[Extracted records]

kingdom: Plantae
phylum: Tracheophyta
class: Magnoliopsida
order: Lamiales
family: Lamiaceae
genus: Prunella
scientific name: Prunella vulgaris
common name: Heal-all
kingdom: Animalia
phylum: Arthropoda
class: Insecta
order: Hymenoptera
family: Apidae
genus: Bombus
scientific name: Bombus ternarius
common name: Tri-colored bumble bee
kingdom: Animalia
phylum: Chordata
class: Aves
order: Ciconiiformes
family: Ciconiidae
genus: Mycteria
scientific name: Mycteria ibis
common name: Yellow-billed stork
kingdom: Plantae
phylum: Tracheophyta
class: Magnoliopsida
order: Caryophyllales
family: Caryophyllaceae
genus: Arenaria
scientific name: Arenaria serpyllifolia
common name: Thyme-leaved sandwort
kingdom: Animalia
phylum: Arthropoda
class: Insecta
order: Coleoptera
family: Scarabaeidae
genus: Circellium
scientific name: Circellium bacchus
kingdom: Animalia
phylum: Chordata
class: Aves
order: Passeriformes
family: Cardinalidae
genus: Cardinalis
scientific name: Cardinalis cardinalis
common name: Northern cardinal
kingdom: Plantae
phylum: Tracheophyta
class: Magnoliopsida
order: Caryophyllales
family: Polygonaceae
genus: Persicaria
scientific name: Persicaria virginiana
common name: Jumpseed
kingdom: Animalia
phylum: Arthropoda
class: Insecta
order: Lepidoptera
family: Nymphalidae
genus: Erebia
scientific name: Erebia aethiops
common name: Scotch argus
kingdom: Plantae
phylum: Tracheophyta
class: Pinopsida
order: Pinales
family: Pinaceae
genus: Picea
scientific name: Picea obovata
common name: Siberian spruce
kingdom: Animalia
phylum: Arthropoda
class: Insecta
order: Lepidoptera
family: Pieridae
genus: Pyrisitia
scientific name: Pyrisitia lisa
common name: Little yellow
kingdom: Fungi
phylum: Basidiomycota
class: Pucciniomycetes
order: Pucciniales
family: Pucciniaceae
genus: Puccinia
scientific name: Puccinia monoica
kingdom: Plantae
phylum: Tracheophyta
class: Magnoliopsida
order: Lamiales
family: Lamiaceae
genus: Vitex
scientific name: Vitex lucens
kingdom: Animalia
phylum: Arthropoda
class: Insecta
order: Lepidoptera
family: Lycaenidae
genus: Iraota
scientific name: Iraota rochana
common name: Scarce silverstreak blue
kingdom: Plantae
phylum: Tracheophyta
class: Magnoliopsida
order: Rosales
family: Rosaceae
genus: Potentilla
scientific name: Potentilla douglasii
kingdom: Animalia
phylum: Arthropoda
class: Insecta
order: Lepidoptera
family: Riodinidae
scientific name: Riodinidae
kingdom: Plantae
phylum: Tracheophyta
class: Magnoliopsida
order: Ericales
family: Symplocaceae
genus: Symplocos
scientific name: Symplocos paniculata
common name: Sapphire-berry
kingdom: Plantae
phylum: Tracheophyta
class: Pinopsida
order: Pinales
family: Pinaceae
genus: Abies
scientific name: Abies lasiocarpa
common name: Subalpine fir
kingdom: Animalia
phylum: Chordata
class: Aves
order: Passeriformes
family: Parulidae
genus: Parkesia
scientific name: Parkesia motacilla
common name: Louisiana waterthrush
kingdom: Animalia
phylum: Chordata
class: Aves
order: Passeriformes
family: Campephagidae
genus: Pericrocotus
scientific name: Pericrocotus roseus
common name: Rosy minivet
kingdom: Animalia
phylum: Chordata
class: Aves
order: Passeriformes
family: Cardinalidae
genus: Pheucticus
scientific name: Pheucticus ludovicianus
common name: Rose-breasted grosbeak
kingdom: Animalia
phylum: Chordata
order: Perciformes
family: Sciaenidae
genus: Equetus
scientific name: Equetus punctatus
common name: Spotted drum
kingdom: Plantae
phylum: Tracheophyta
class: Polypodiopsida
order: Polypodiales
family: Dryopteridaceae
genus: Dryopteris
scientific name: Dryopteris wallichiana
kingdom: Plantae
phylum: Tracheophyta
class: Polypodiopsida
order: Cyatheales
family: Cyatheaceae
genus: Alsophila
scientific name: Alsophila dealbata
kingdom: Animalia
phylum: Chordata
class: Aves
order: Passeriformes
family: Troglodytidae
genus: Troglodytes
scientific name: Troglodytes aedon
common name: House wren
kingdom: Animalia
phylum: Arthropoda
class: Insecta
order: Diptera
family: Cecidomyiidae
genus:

# [THE REQUEST]
Please edit the listing from its first line up to and including the line with "order: Coleoptera", replacing "common name" with "vernacular name" and leaving everything else unchanged. Give only those lines.

# [FULL OUTPUT]
kingdom: Plantae
phylum: Tracheophyta
class: Magnoliopsida
order: Lamiales
family: Lamiaceae
genus: Prunella
scientific name: Prunella vulgaris
vernacular name: Heal-all
kingdom: Animalia
phylum: Arthropoda
class: Insecta
order: Hymenoptera
family: Apidae
genus: Bombus
scientific name: Bombus ternarius
vernacular name: Tri-colored bumble bee
kingdom: Animalia
phylum: Chordata
class: Aves
order: Ciconiiformes
family: Ciconiidae
genus: Mycteria
scientific name: Mycteria ibis
vernacular name: Yellow-billed stork
kingdom: Plantae
phylum: Tracheophyta
class: Magnoliopsida
order: Caryophyllales
family: Caryophyllaceae
genus: Arenaria
scientific name: Arenaria serpyllifolia
vernacular name: Thyme-leaved sandwort
kingdom: Animalia
phylum: Arthropoda
class: Insecta
order: Coleoptera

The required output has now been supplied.